== Directions for this task ==
Only one stretch of the data below should be repeated: the lines from the line containing "374 146 6581" through the line containing "68 86 10862", inclusive, exactly as they are.

(Saved entries)
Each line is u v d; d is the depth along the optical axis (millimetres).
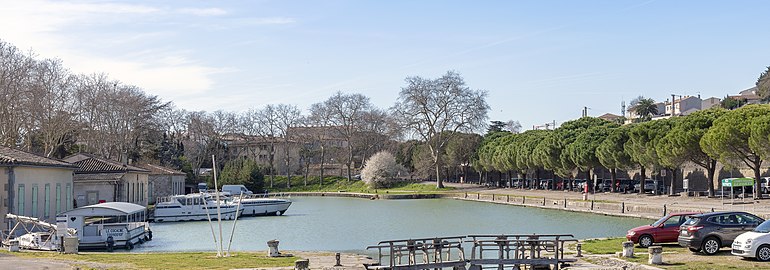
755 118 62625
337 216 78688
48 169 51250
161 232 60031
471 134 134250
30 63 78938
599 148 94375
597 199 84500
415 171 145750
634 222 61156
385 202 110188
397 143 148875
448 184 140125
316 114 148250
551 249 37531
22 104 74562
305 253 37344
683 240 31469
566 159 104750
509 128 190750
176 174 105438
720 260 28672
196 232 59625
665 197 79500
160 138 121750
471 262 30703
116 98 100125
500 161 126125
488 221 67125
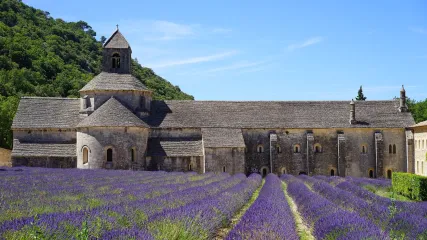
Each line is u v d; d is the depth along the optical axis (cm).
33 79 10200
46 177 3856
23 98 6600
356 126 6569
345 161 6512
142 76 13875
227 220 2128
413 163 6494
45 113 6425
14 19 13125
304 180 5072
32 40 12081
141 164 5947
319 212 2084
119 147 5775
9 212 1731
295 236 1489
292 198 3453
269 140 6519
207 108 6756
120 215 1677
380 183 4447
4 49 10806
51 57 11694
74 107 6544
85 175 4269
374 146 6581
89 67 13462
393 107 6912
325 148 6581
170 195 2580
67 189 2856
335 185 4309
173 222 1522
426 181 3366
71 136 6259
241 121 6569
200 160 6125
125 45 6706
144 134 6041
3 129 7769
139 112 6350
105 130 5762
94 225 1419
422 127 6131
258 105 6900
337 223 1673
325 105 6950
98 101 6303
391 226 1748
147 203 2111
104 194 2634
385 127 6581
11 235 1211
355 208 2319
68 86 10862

---

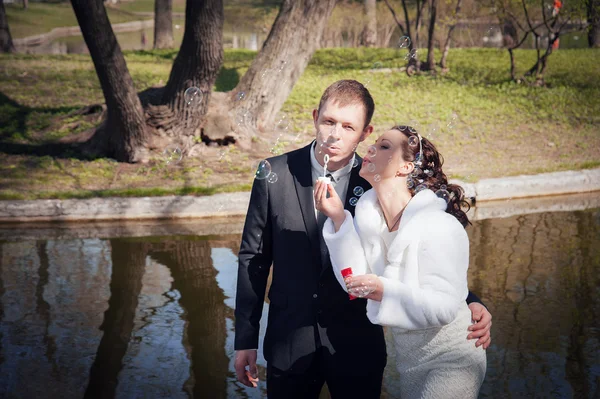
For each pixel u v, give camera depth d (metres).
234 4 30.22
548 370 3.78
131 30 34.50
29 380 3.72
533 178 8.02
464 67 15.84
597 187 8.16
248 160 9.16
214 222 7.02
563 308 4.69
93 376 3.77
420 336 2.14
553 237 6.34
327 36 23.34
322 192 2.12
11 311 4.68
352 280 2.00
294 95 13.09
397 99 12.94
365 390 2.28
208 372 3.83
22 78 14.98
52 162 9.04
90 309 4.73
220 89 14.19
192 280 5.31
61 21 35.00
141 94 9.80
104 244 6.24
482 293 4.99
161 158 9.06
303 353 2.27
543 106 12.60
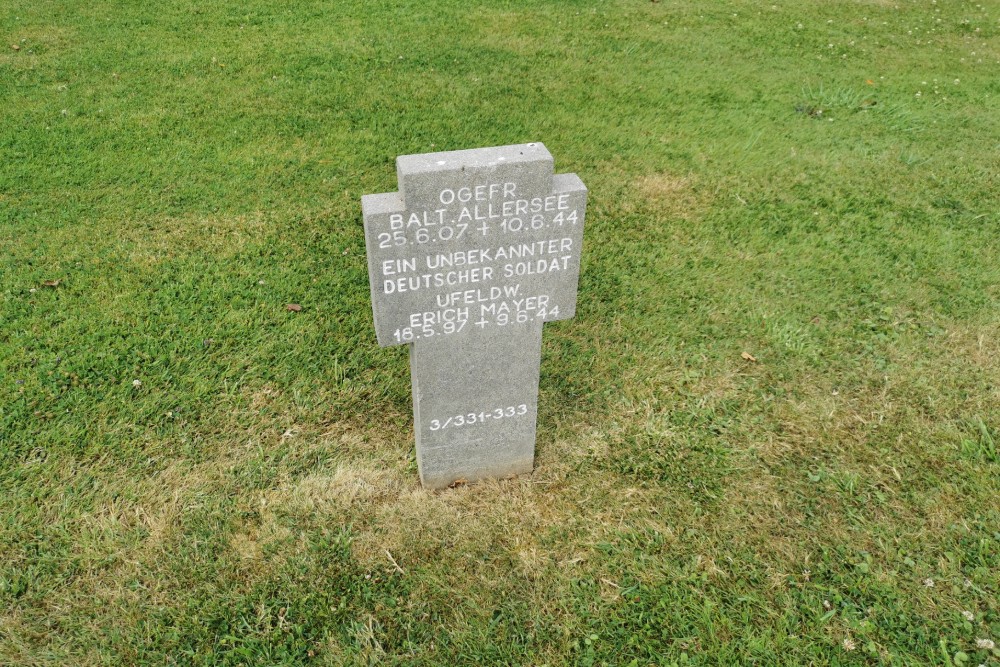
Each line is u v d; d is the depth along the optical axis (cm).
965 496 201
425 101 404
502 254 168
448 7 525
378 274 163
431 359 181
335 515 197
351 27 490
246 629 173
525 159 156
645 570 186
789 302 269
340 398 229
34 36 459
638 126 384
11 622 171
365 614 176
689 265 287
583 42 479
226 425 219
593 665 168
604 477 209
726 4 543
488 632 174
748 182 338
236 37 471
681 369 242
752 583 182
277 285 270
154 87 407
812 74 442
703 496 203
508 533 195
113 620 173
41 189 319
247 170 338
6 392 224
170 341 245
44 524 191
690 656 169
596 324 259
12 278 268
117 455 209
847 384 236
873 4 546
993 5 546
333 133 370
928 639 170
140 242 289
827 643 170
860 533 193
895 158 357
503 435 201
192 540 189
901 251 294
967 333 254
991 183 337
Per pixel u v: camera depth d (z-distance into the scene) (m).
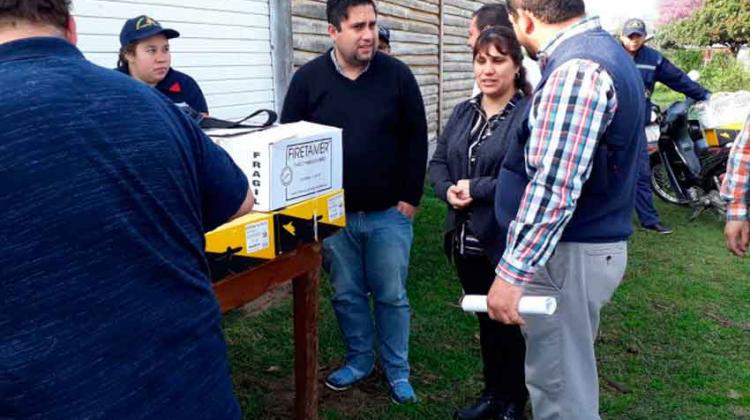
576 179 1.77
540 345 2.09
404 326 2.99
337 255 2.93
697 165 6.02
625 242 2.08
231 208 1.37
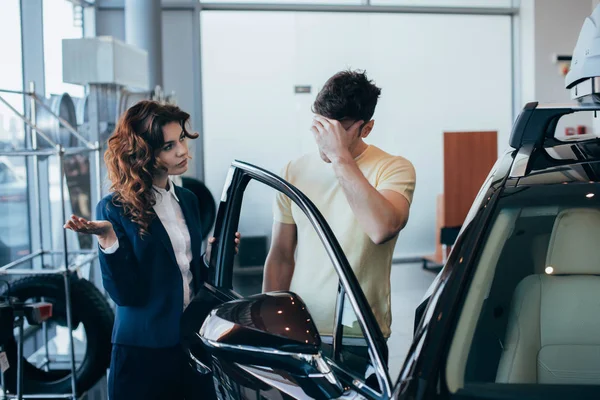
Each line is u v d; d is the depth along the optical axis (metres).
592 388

== Exercise result ==
374 146 6581
89 67 13462
393 107 6912
325 148 6581
170 195 2580
67 189 2856
335 185 4309
173 222 1522
426 181 3366
71 136 6259
241 121 6569
200 160 6125
125 45 6706
144 134 6041
3 129 7769
139 112 6350
105 130 5762
94 225 1419
422 127 6131
258 105 6900
337 223 1673
325 105 6950
98 101 6303
391 226 1748
147 203 2111
104 194 2634
385 127 6581
11 235 1211
355 208 2319
68 86 10862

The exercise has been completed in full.